(Source data)

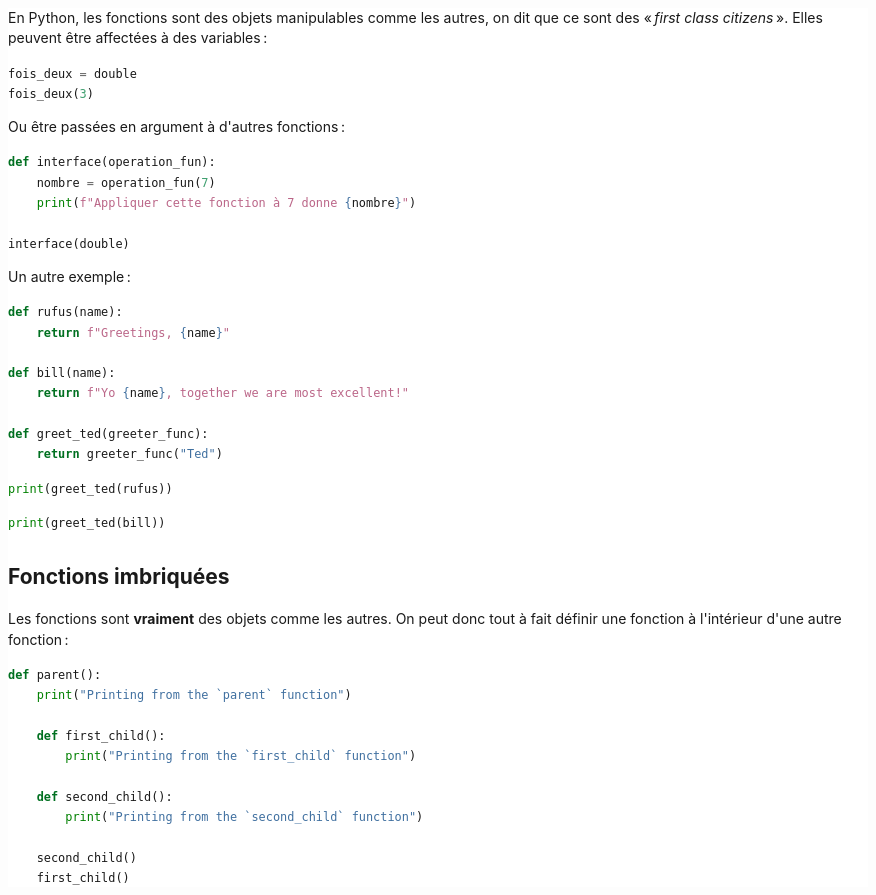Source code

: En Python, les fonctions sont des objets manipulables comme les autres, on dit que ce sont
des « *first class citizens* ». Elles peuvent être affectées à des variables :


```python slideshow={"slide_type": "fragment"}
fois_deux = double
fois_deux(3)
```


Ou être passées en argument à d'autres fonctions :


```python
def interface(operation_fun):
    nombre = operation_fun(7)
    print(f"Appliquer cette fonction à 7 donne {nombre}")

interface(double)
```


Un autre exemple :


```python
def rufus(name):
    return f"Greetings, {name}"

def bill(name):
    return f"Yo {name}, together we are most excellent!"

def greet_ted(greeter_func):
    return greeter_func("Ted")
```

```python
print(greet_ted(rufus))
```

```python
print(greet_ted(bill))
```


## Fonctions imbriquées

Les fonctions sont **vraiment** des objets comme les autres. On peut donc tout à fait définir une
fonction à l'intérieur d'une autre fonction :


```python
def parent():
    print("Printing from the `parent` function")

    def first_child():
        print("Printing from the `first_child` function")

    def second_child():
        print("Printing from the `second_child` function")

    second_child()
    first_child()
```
* * *
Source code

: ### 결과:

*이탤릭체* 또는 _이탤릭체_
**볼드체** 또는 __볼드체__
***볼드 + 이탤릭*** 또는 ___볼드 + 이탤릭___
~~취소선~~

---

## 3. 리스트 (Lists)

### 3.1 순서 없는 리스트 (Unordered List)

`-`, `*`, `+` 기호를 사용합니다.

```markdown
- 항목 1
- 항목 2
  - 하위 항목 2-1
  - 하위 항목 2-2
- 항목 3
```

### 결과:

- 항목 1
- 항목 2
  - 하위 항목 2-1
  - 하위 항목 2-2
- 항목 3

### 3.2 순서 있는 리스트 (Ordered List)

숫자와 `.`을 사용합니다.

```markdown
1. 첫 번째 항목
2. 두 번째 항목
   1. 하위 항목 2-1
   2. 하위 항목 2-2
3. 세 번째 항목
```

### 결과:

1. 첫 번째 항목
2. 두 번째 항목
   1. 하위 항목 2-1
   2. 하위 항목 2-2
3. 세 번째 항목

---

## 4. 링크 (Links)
--
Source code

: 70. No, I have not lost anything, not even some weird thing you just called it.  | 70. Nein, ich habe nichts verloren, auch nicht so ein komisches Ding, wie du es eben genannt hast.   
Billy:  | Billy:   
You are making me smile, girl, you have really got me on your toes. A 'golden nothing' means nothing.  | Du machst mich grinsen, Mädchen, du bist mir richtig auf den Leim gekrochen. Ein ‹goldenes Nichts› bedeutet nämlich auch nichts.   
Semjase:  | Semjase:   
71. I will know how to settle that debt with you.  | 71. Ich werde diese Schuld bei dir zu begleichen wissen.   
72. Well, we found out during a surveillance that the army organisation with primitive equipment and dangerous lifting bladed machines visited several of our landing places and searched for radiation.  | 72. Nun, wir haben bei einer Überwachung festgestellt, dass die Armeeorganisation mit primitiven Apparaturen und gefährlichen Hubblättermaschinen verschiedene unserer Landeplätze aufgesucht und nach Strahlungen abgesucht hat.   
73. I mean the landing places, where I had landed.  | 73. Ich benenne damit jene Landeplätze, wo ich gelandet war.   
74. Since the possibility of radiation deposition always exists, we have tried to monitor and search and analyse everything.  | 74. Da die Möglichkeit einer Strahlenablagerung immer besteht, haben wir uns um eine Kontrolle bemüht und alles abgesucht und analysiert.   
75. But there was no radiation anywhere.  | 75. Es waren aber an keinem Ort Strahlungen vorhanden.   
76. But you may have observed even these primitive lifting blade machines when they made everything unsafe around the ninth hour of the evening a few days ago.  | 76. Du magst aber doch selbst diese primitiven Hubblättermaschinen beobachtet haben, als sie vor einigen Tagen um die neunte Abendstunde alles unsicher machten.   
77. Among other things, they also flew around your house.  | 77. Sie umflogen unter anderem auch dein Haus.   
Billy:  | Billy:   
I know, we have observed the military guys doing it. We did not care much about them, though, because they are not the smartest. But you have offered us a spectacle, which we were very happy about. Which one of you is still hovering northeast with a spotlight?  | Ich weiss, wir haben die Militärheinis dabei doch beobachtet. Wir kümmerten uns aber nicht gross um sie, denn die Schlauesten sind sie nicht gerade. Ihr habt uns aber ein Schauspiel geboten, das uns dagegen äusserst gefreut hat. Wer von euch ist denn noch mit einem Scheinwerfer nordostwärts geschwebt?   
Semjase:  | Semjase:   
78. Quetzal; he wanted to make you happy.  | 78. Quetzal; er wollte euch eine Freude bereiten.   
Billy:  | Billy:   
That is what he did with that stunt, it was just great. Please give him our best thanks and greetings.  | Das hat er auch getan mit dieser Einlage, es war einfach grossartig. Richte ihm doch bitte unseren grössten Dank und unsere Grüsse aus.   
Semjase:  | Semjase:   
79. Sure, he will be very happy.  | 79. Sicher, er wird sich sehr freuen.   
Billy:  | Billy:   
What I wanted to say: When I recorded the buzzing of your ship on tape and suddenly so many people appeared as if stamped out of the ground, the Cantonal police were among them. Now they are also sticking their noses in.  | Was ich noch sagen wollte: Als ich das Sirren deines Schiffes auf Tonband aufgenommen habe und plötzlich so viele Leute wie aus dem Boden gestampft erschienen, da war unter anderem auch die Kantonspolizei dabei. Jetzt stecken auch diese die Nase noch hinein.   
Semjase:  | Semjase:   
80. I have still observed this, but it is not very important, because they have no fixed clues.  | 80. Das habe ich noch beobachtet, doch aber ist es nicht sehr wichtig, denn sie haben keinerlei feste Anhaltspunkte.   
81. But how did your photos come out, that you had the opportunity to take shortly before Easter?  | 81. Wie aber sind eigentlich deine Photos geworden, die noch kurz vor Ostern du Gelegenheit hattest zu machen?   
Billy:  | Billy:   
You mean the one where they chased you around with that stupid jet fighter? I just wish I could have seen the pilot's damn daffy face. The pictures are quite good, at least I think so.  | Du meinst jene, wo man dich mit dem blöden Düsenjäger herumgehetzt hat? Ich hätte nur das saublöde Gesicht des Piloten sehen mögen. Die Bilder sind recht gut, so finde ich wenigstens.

**Instructions to follow**
Filter the records above for lines with "jene".

**Expected answer**
73. I mean the landing places, where I had landed.  | 73. Ich benenne damit jene Landeplätze, wo ich gelandet war.   
You mean the one where they chased you around with that stupid jet fighter? I just wish I could have seen the pilot's damn daffy face. The pictures are quite good, at least I think so.  | Du meinst jene, wo man dich mit dem blöden Düsenjäger herumgehetzt hat? Ich hätte nur das saublöde Gesicht des Piloten sehen mögen. Die Bilder sind recht gut, so finde ich wenigstens.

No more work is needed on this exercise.